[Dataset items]

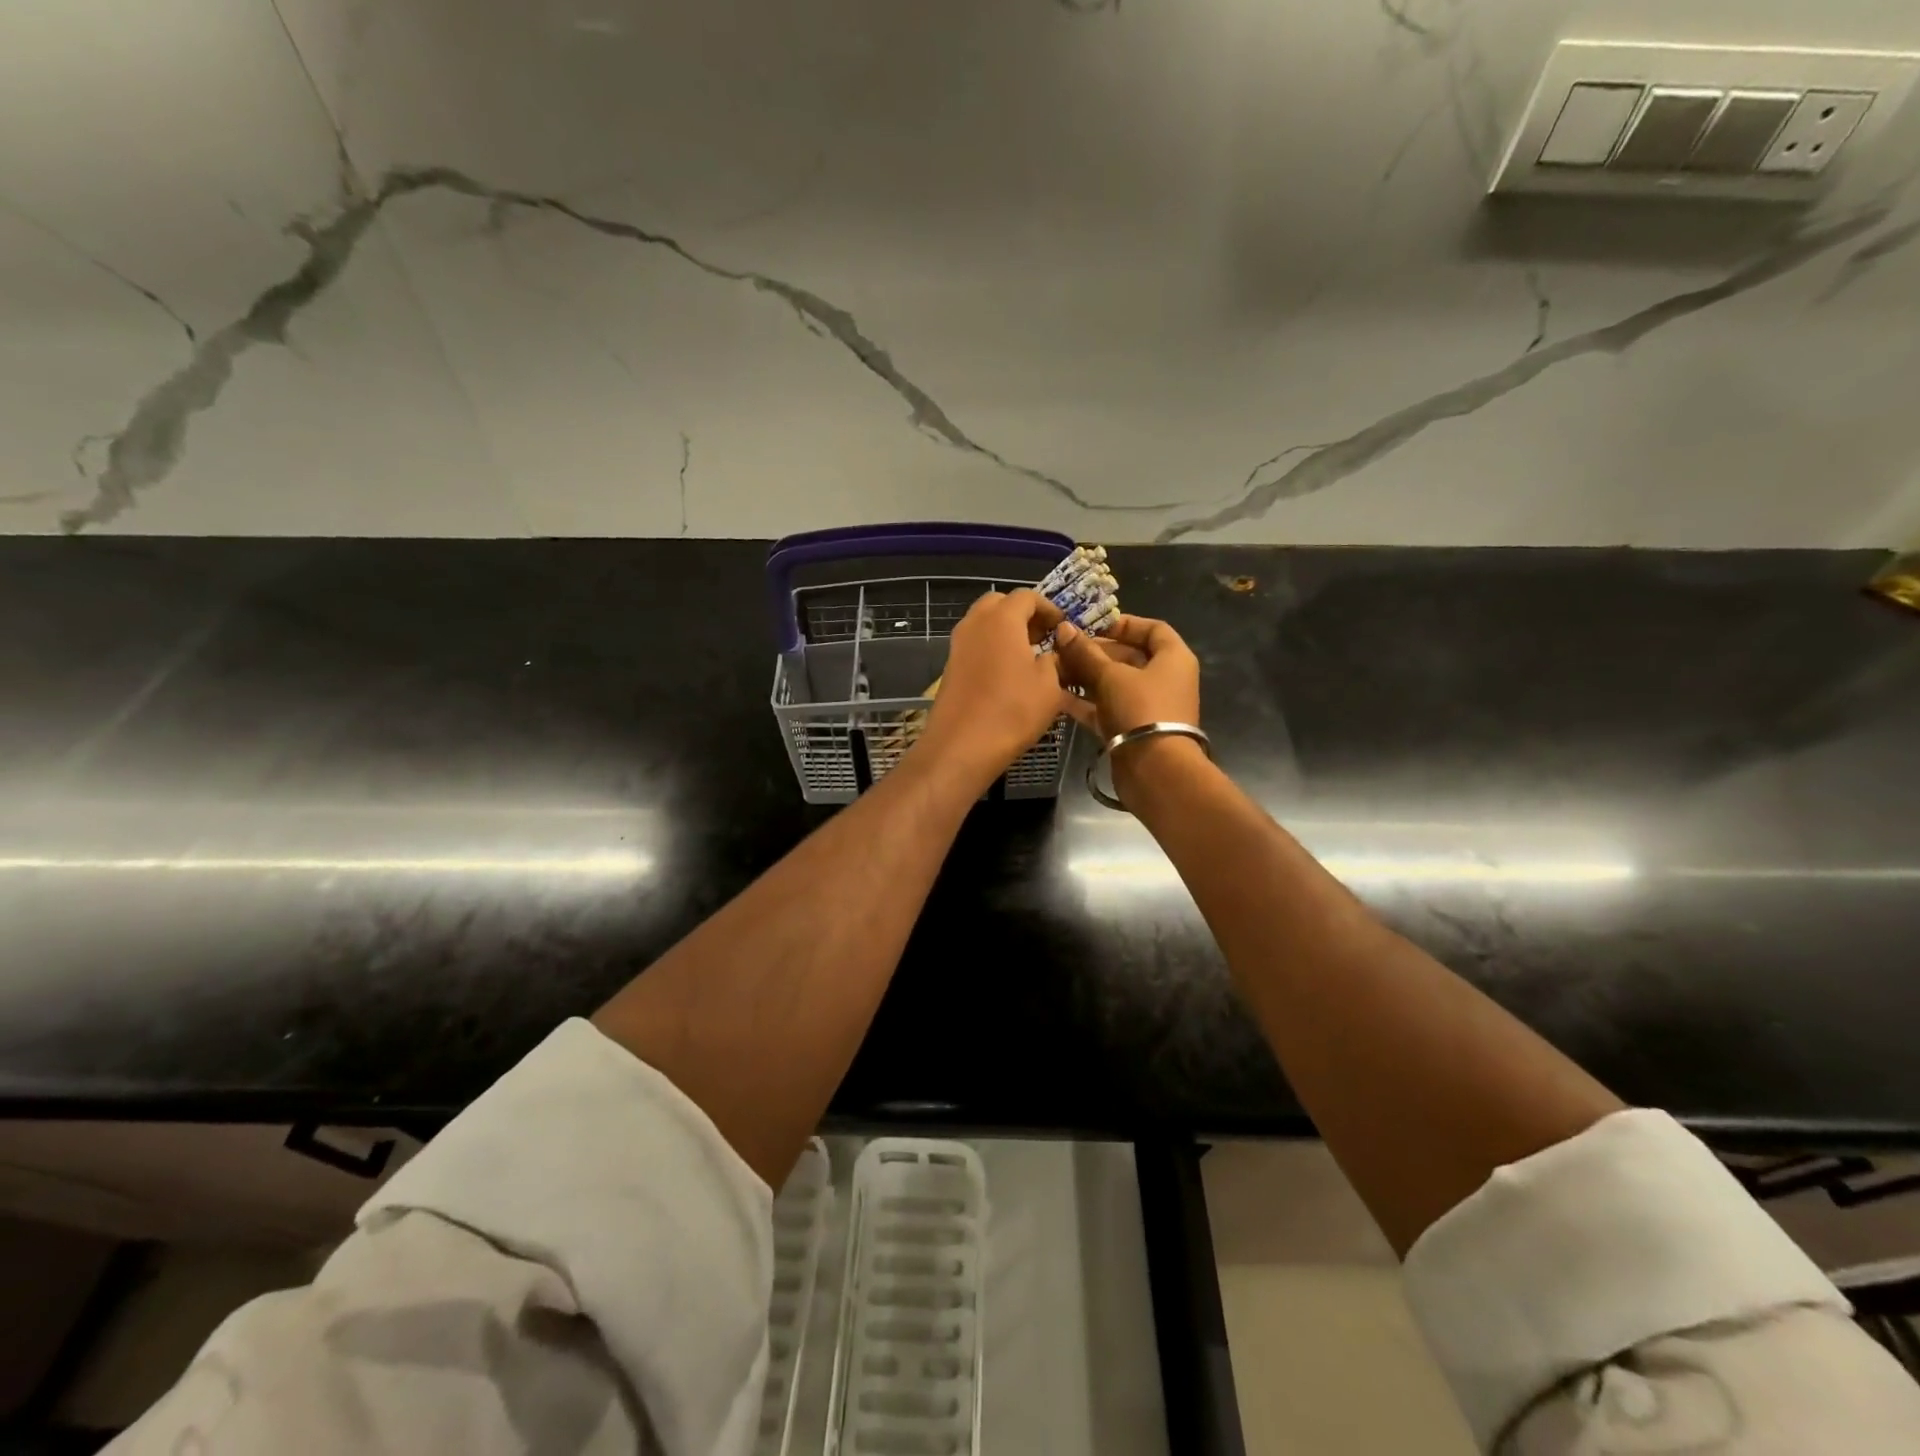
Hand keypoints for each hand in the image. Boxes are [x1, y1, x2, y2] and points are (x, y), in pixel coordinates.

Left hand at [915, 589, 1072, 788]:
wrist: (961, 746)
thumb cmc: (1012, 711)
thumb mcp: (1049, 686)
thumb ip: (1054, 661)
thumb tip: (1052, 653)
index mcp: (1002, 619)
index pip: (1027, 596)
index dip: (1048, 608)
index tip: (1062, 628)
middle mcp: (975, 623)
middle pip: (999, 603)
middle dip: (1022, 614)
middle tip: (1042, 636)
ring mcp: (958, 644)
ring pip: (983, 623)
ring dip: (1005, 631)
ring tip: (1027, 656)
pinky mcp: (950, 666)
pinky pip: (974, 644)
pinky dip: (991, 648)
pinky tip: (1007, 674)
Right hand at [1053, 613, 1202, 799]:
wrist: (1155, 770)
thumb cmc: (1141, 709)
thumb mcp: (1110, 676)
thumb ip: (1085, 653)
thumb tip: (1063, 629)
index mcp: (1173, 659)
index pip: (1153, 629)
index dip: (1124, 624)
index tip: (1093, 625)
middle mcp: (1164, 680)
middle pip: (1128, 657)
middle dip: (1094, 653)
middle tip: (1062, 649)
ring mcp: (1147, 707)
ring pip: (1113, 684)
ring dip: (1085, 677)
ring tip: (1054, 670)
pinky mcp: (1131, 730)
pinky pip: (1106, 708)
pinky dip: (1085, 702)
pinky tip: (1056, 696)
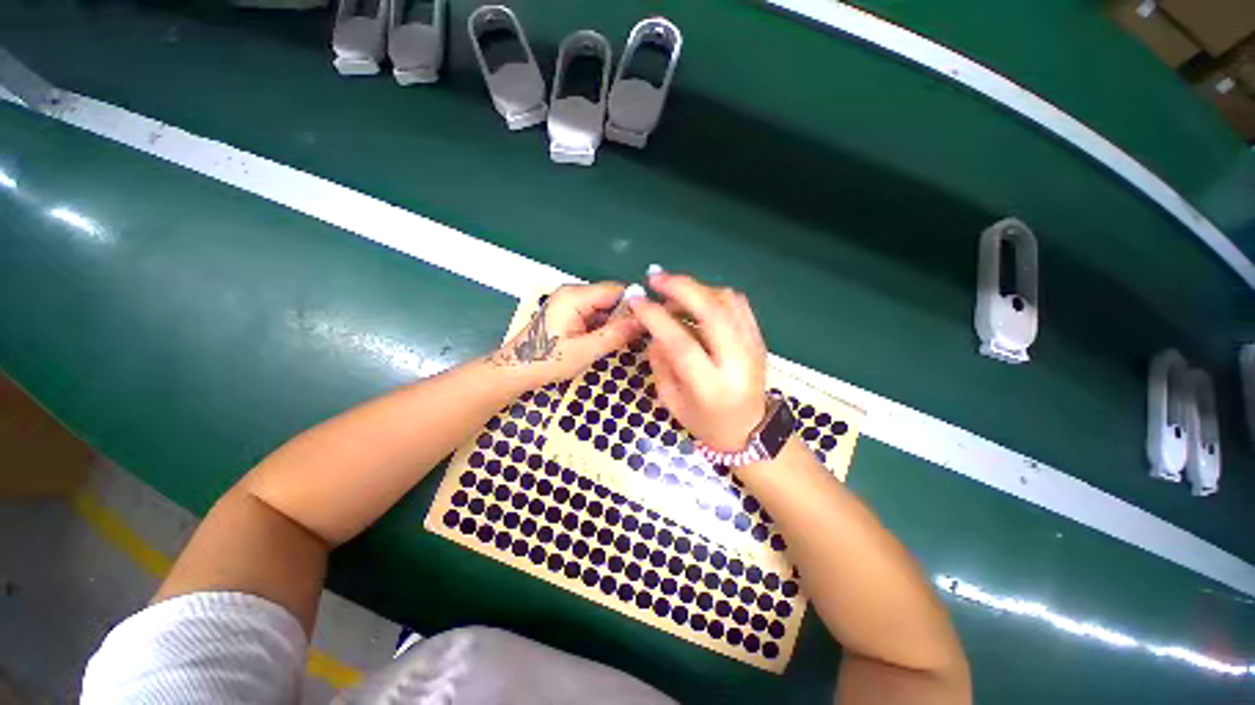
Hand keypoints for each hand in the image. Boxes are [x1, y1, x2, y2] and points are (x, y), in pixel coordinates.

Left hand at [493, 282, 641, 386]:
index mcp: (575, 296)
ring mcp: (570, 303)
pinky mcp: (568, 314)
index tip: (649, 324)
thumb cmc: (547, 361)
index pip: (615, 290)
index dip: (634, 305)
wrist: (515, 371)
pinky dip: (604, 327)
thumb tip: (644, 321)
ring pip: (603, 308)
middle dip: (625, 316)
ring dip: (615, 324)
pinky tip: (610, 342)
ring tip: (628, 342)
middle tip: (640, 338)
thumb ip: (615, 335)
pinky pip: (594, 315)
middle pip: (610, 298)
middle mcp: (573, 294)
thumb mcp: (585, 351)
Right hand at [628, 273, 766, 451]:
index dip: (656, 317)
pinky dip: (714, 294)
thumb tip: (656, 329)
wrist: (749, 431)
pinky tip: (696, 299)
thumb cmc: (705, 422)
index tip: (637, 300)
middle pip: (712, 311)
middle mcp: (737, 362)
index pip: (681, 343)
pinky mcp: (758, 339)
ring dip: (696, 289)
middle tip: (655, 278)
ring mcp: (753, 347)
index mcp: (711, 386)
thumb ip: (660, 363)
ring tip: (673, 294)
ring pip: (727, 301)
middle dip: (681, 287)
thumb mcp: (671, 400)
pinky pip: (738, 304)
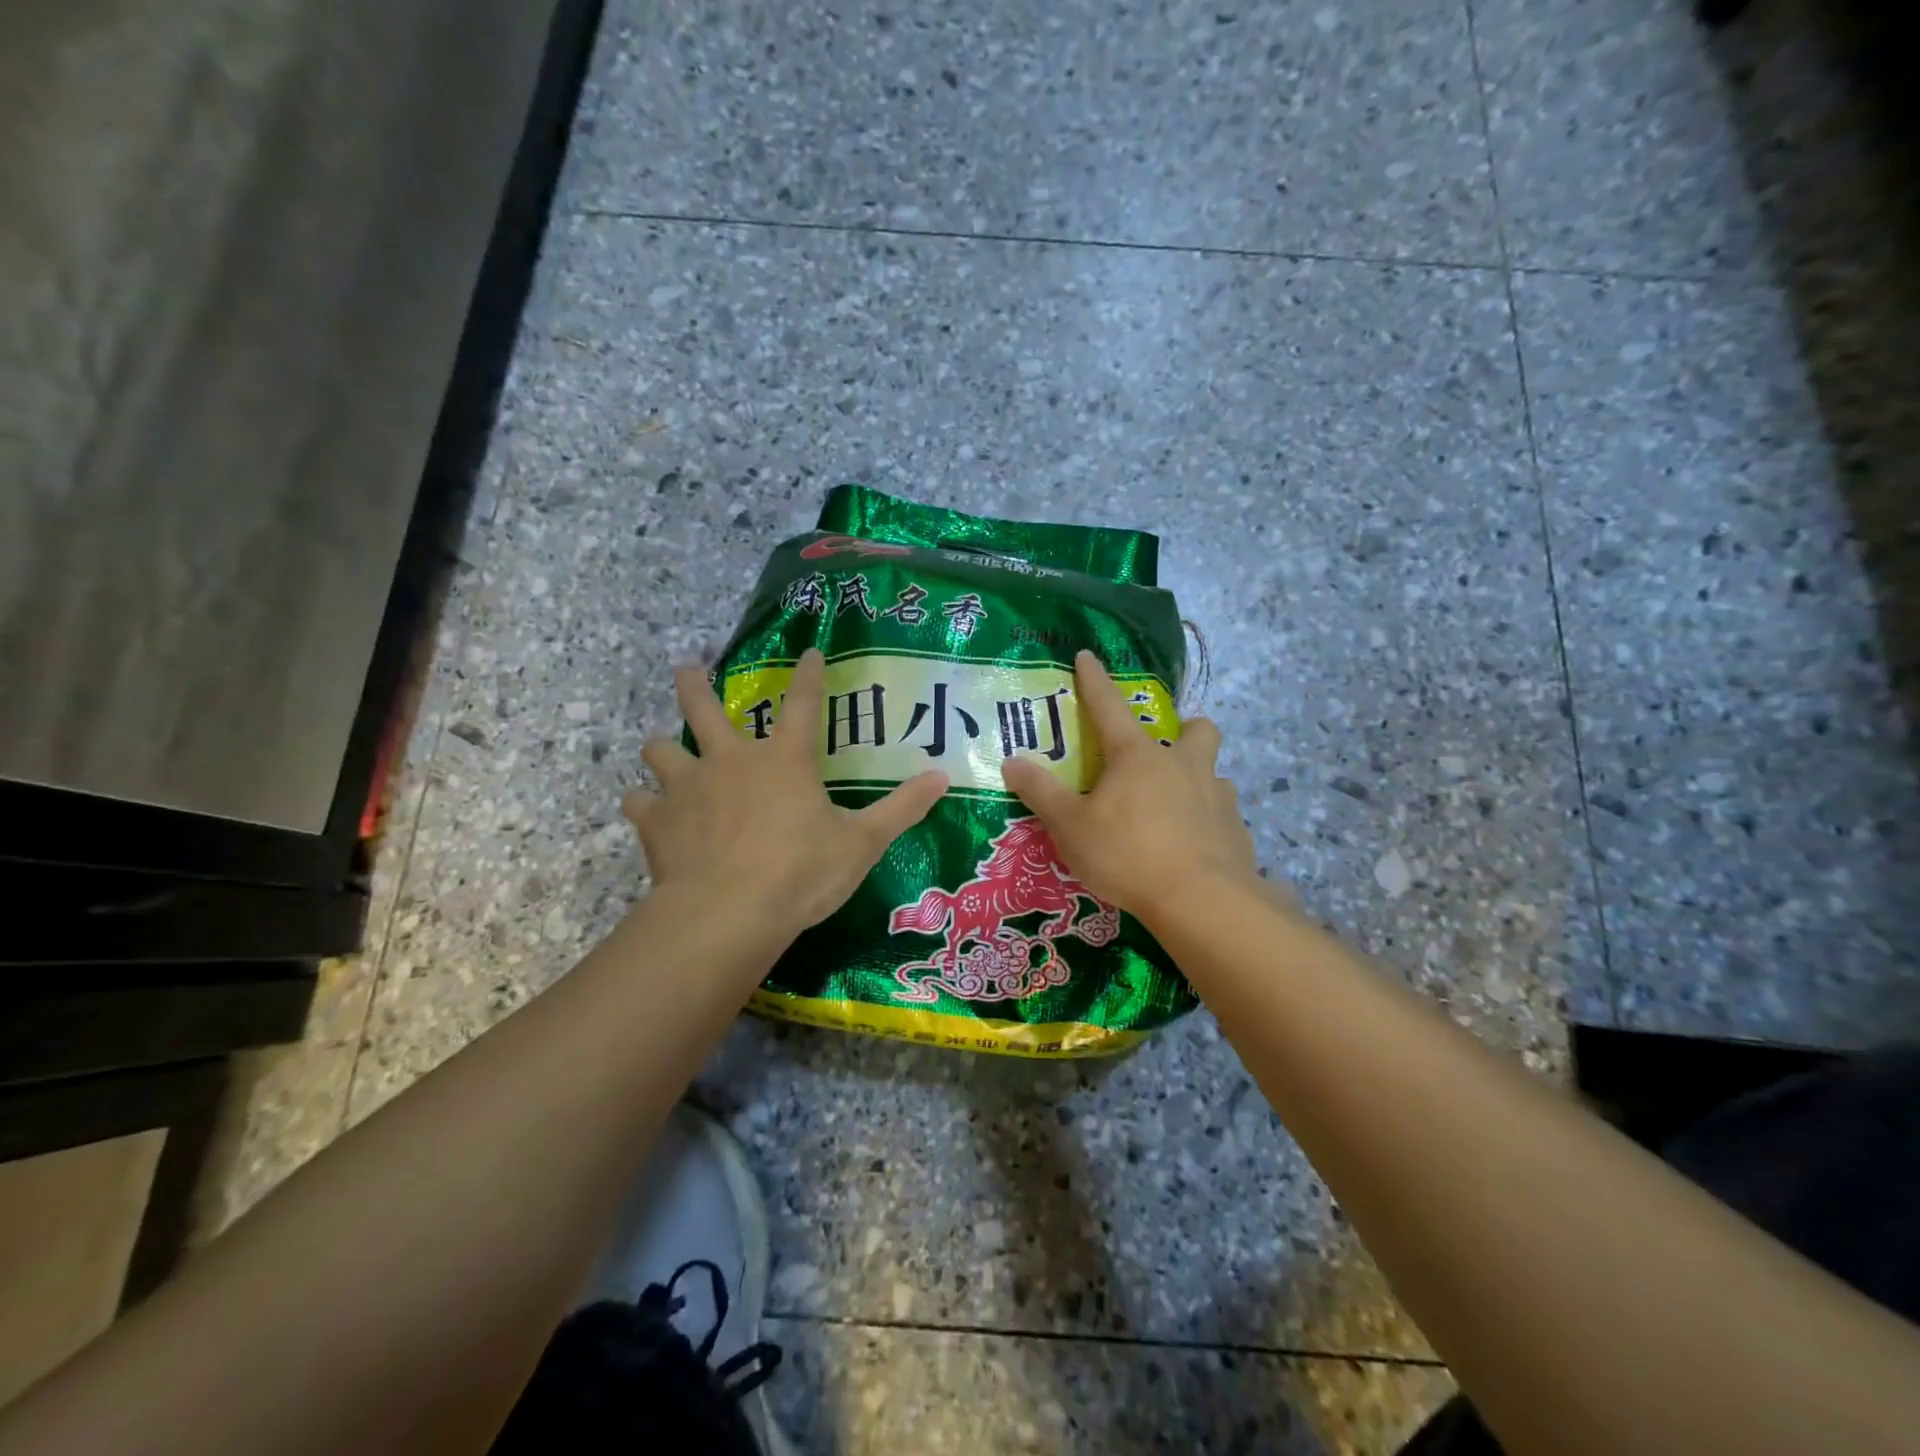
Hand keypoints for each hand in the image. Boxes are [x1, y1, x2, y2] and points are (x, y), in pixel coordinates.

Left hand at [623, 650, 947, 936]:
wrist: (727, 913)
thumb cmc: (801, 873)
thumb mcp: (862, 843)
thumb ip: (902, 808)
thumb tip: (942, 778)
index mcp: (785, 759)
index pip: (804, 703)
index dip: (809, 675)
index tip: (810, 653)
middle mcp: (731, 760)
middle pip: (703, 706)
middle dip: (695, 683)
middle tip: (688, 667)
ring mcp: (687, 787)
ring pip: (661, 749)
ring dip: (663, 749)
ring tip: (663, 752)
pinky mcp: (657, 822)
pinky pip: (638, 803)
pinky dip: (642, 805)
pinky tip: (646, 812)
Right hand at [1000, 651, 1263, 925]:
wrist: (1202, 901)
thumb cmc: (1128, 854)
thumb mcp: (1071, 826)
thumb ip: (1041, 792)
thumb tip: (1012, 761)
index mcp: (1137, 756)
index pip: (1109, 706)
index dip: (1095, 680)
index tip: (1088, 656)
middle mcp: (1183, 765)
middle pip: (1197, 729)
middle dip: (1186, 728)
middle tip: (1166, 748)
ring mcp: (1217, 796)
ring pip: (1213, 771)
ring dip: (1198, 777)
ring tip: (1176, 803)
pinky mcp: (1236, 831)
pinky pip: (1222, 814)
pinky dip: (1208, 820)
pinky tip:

# [Activity]
Search the data above for the word "wrist" and say how many lines contain it, giving only that number.

# [Answer below]
6